Le preguntamos al diputado, ¿ha pensado usted cómo han sido escuchadas sus graves declaraciones por aquellas mujeres y niñas que diariamente son abusadas y violadas en nuestro país? Le podemos decir que sus declaraciones son un acto que perpetúa un escenario de horror. Porque son muchas las mujeres que han sido violentadas y que han sido expuestas al descrédito, a la descalificación y a la invisibilización del acto al que usted alude.

El “algo habrá hecho” y por ende responsabilizar a la víctima por sobre el victimario tan presente en la memoria de este país, nunca ha estado más vivo que en el cuerpo y en la memoria de esas mujeres. Muchas veces son años de trabajo terapéutico para que ellas puedan primero asumir que no son culpables de ese acto deleznable sino más bien son víctimas inocentes y, segundo, para poder reconstruir ese cuerpo despojado y dañado. Y solo ahí, poder reconstruir su feminidad, su sexualidad y su vida futura.

Las palabras del diputado reproducen las dudas que una y otra vez enfrentan estas niñas y mujeres cuando se han atrevido a denunciar estos actos monstruosos. Porque no todas se atreven. Un gran número calla. Y muchas lo hacen justamente por las concepciones presentes en personas que sostienen los mismos argumentos a los que aduce Lorenzini.

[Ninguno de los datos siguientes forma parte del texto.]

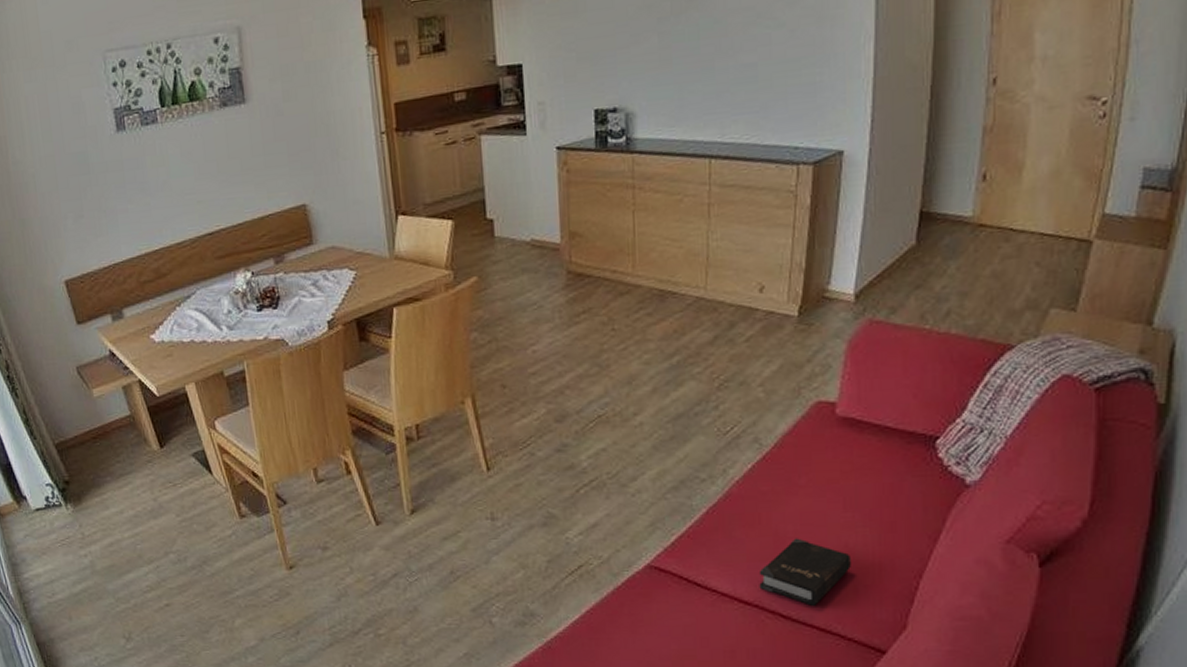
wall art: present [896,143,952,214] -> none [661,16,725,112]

Creemos que hemos llegado a un límite de violencia posible. No es posible que un debate sobre los derechos sexuales y reproductivos de las mujeres sea escenario para la violencia impune hacia ellas. Creemos que es hora de denunciar como sociedad que nos están maltratando. Y es hora de decir, hombres y mujeres: basta ya.

No, diputado. Se necesita más que una disculpa para borrar sus palabras. Se necesitan actos de reparación. Esperamos que estos se presenten en el debate en el que participará y en el acto de aprobación de un proyecto de ley que es mínimo, pero que restituye en algo la dignidad de muchas mujeres violentadas en este país.